## AIM OF THE EXERCISE
Only the lines of the data holding the string "events" need to be returned.

## RECORDS SHOWN
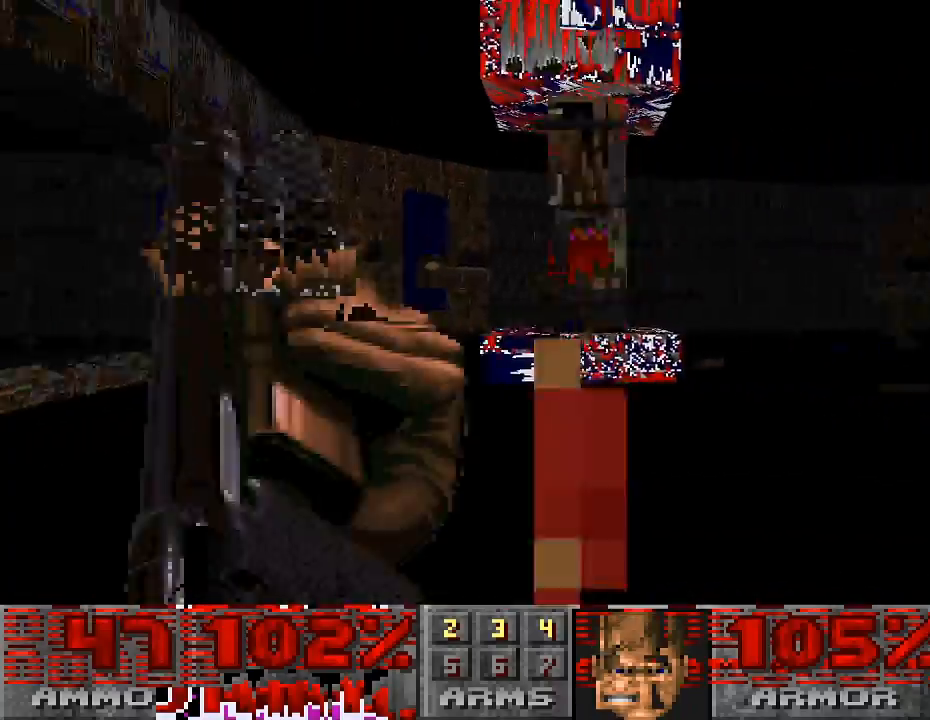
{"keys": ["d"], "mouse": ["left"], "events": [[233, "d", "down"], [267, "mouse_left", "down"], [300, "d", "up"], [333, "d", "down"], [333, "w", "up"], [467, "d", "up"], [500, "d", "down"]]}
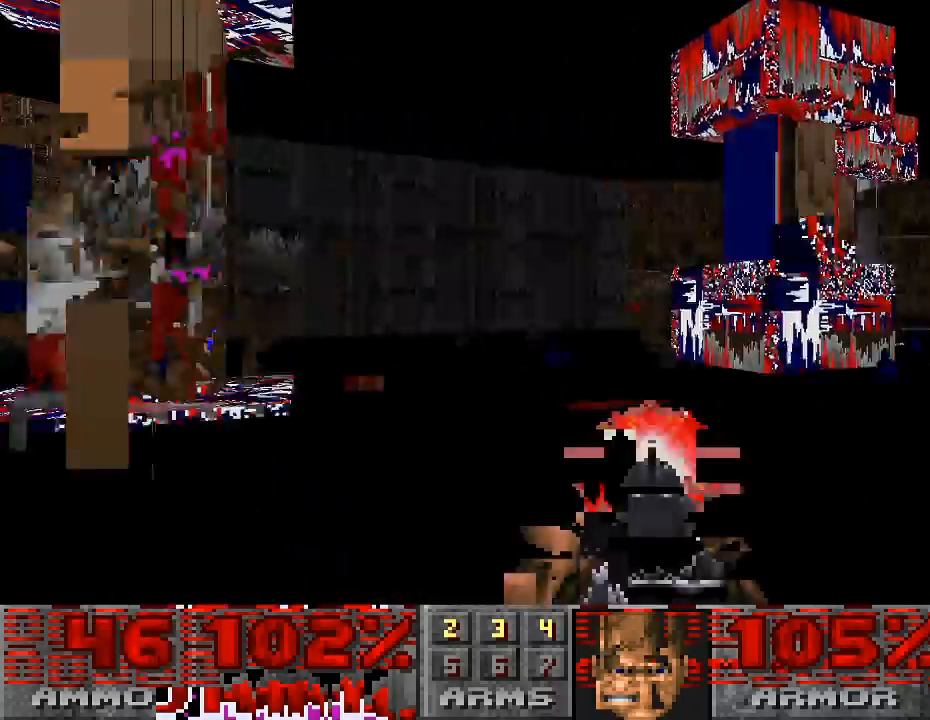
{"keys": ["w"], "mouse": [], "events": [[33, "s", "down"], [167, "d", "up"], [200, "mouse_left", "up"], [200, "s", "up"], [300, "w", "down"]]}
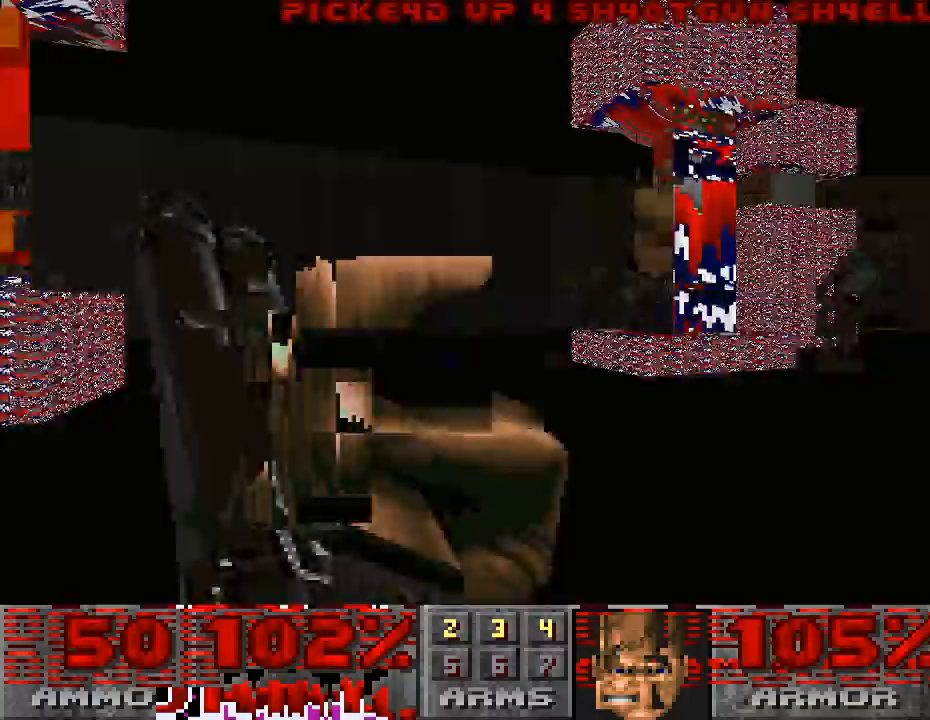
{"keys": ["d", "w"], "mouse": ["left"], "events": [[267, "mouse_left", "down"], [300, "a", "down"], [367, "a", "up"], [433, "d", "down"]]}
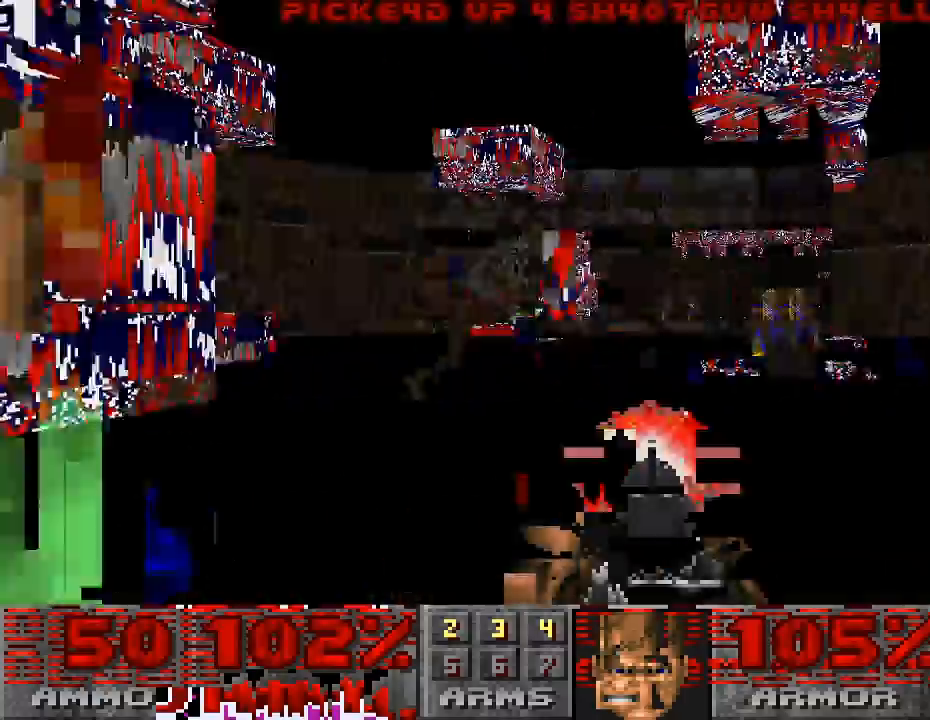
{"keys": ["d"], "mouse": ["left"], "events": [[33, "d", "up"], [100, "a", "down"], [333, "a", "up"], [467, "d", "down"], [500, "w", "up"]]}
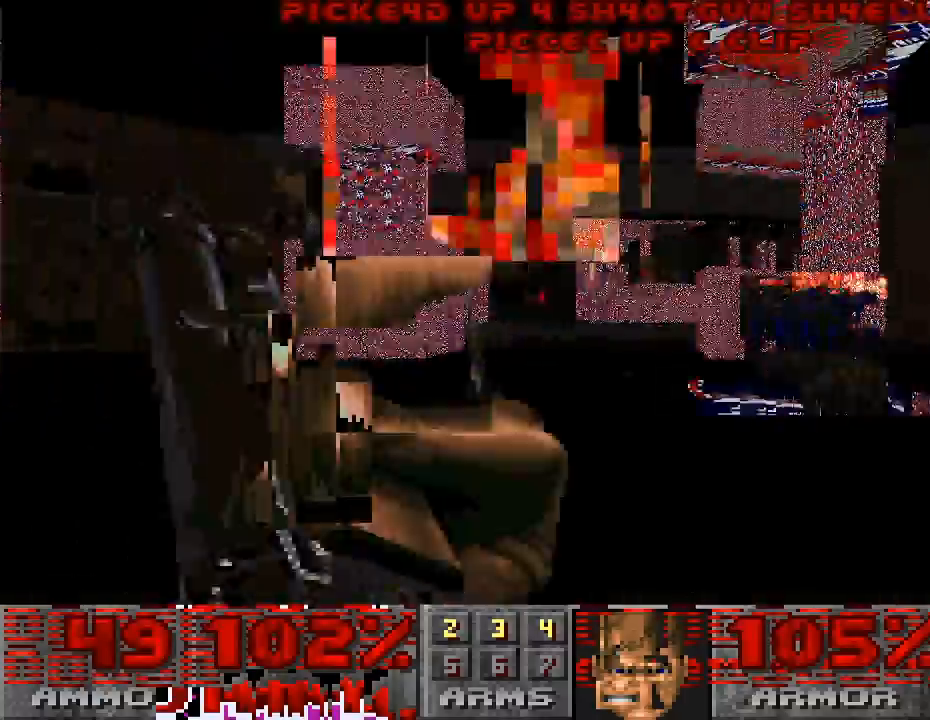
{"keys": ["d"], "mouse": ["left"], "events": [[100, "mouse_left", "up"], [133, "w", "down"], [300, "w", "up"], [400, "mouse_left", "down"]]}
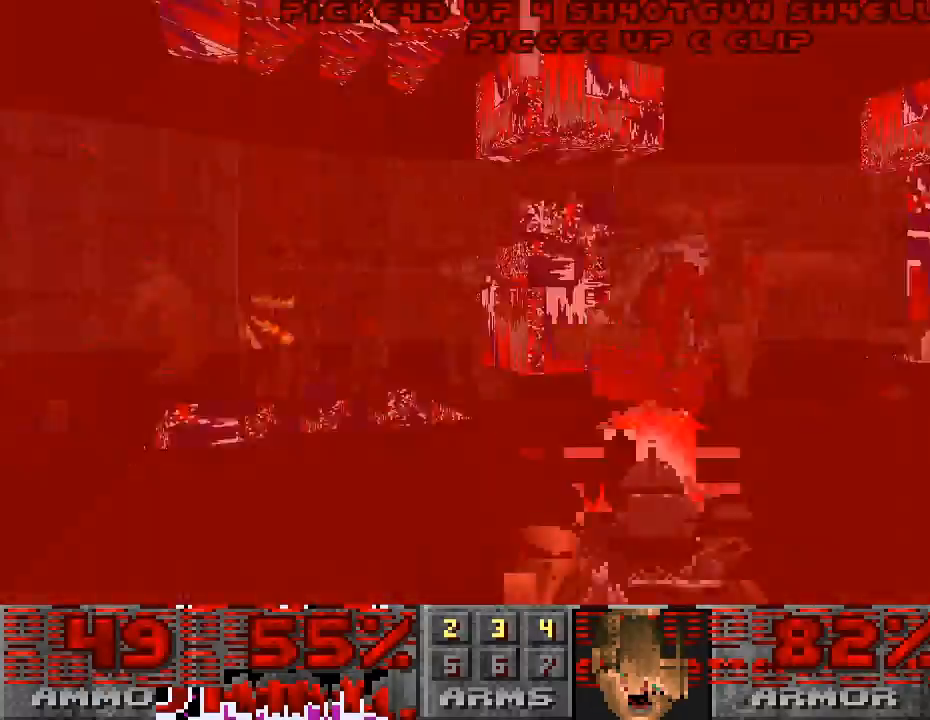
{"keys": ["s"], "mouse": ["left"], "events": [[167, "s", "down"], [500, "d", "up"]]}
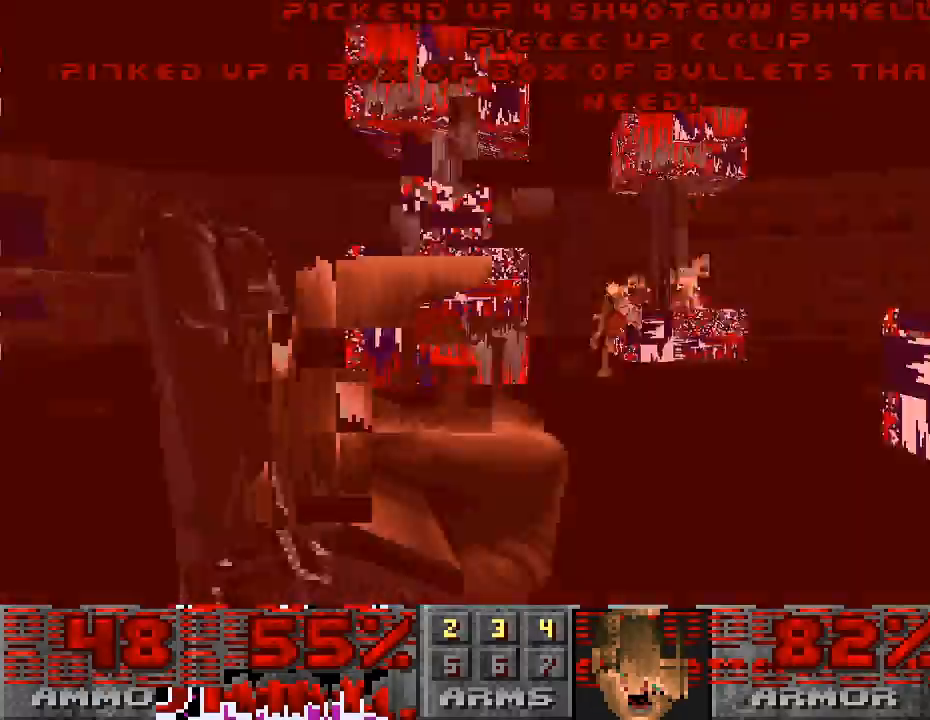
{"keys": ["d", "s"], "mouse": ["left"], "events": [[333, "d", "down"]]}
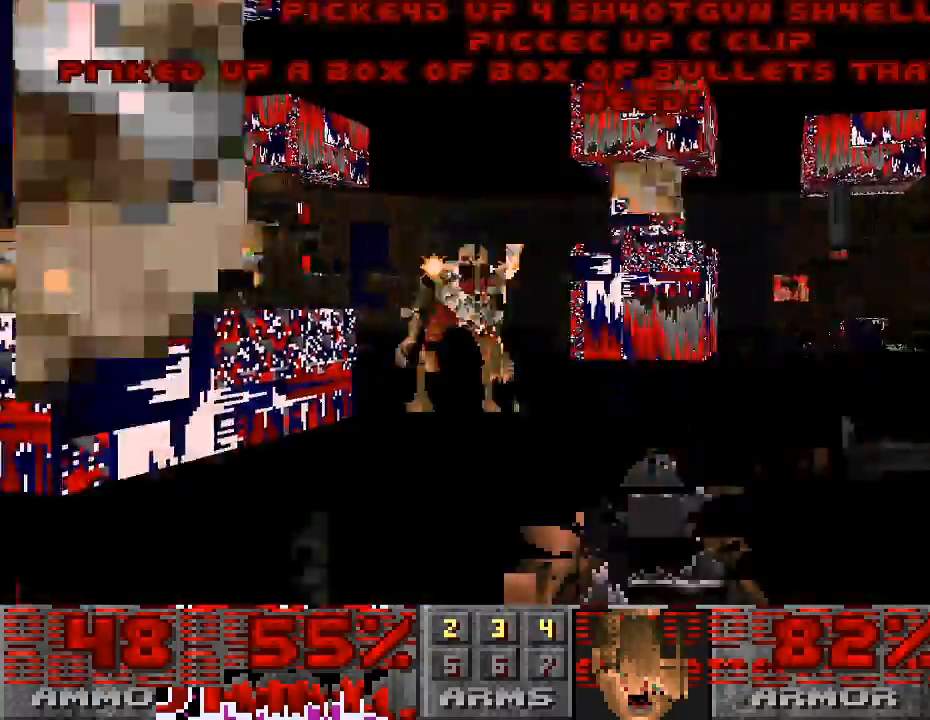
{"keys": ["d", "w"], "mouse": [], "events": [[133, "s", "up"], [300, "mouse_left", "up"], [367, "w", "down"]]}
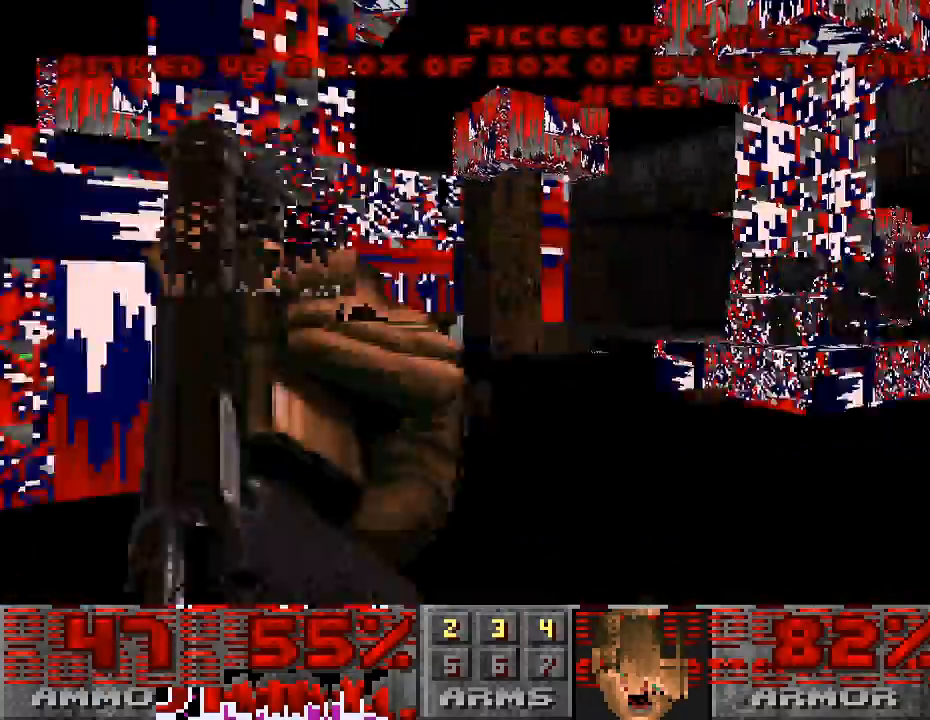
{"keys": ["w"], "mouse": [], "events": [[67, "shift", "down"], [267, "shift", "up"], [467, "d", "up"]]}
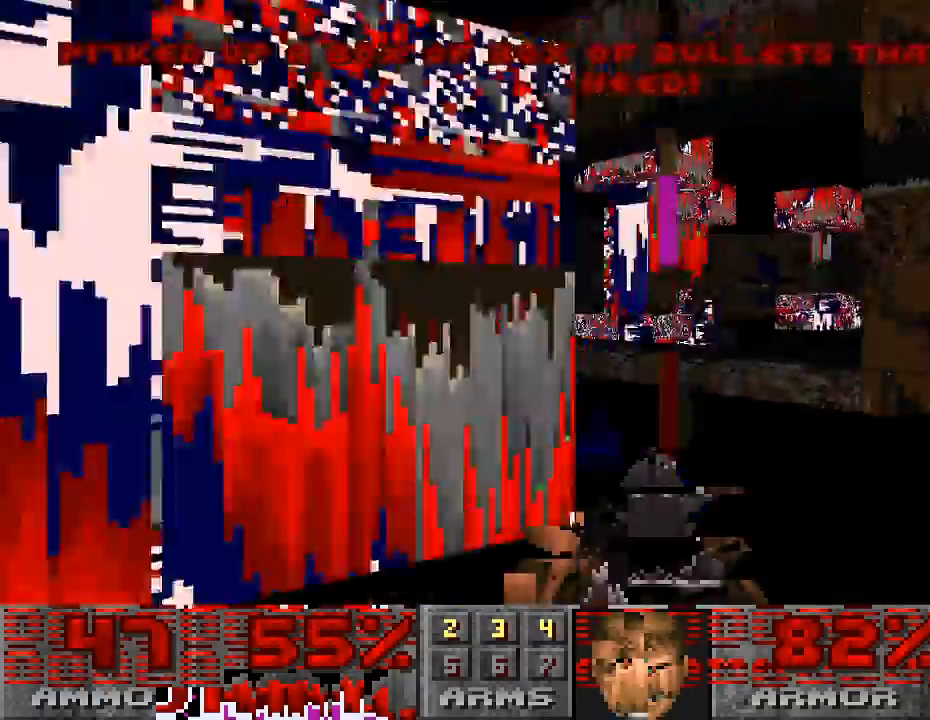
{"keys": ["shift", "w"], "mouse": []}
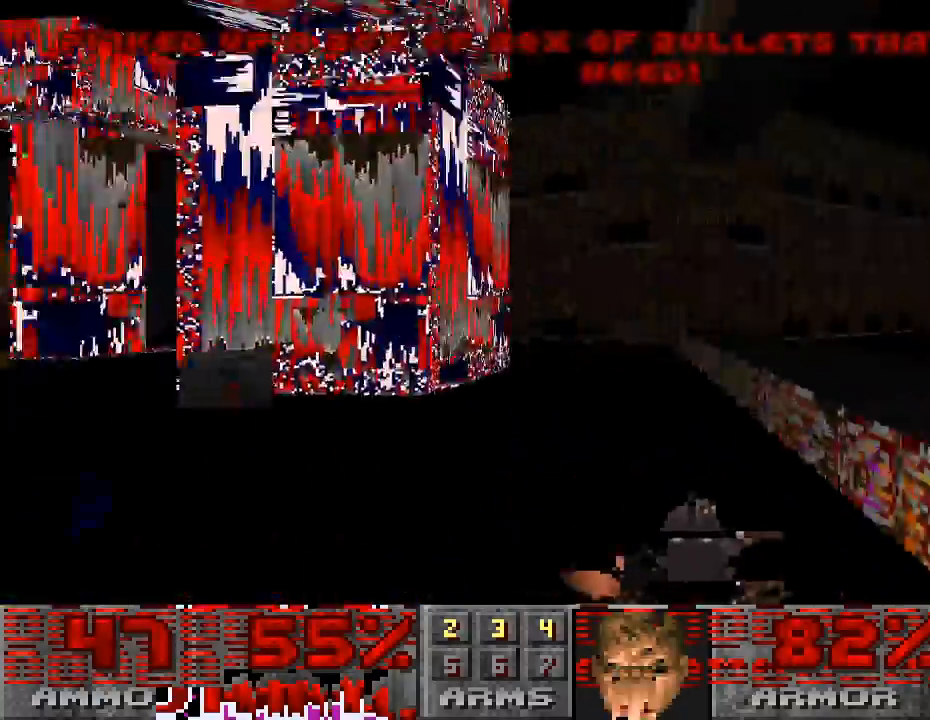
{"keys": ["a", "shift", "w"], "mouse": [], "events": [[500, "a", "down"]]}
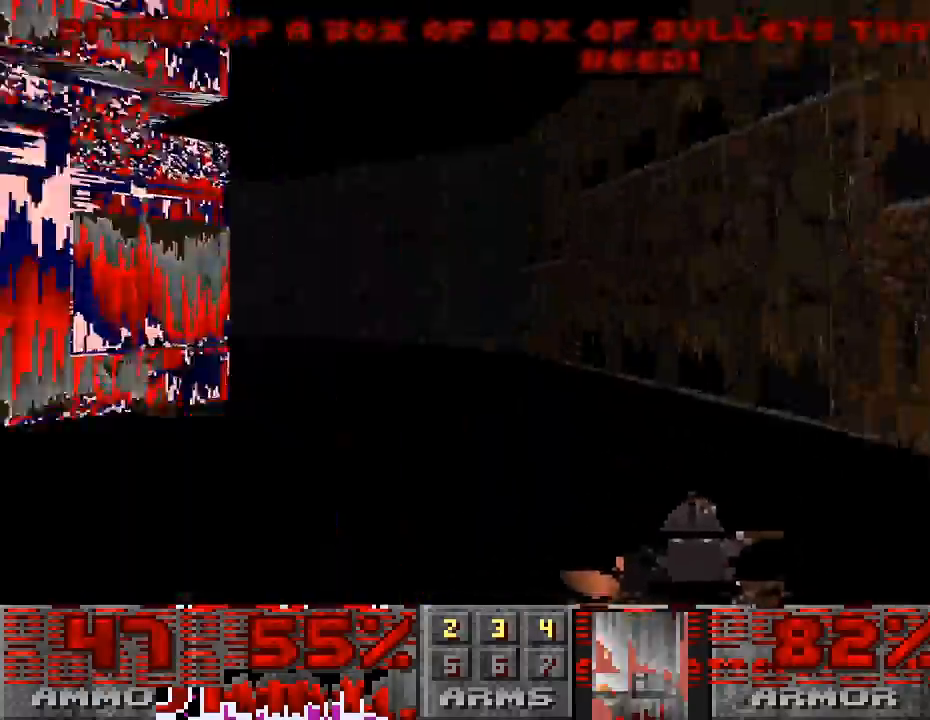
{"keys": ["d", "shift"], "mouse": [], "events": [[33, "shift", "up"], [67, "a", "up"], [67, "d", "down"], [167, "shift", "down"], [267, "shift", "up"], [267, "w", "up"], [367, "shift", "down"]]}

## TASK SOLUTION
{"keys": ["d"], "mouse": ["left"], "events": [[233, "d", "down"], [267, "mouse_left", "down"], [300, "d", "up"], [333, "d", "down"], [333, "w", "up"], [467, "d", "up"], [500, "d", "down"]]}
{"keys": ["w"], "mouse": [], "events": [[33, "s", "down"], [167, "d", "up"], [200, "mouse_left", "up"], [200, "s", "up"], [300, "w", "down"]]}
{"keys": ["d", "w"], "mouse": ["left"], "events": [[267, "mouse_left", "down"], [300, "a", "down"], [367, "a", "up"], [433, "d", "down"]]}
{"keys": ["d"], "mouse": ["left"], "events": [[33, "d", "up"], [100, "a", "down"], [333, "a", "up"], [467, "d", "down"], [500, "w", "up"]]}
{"keys": ["d"], "mouse": ["left"], "events": [[100, "mouse_left", "up"], [133, "w", "down"], [300, "w", "up"], [400, "mouse_left", "down"]]}
{"keys": ["s"], "mouse": ["left"], "events": [[167, "s", "down"], [500, "d", "up"]]}
{"keys": ["d", "s"], "mouse": ["left"], "events": [[333, "d", "down"]]}
{"keys": ["d", "w"], "mouse": [], "events": [[133, "s", "up"], [300, "mouse_left", "up"], [367, "w", "down"]]}
{"keys": ["w"], "mouse": [], "events": [[67, "shift", "down"], [267, "shift", "up"], [467, "d", "up"]]}
{"keys": ["a", "shift", "w"], "mouse": [], "events": [[500, "a", "down"]]}
{"keys": ["d", "shift"], "mouse": [], "events": [[33, "shift", "up"], [67, "a", "up"], [67, "d", "down"], [167, "shift", "down"], [267, "shift", "up"], [267, "w", "up"], [367, "shift", "down"]]}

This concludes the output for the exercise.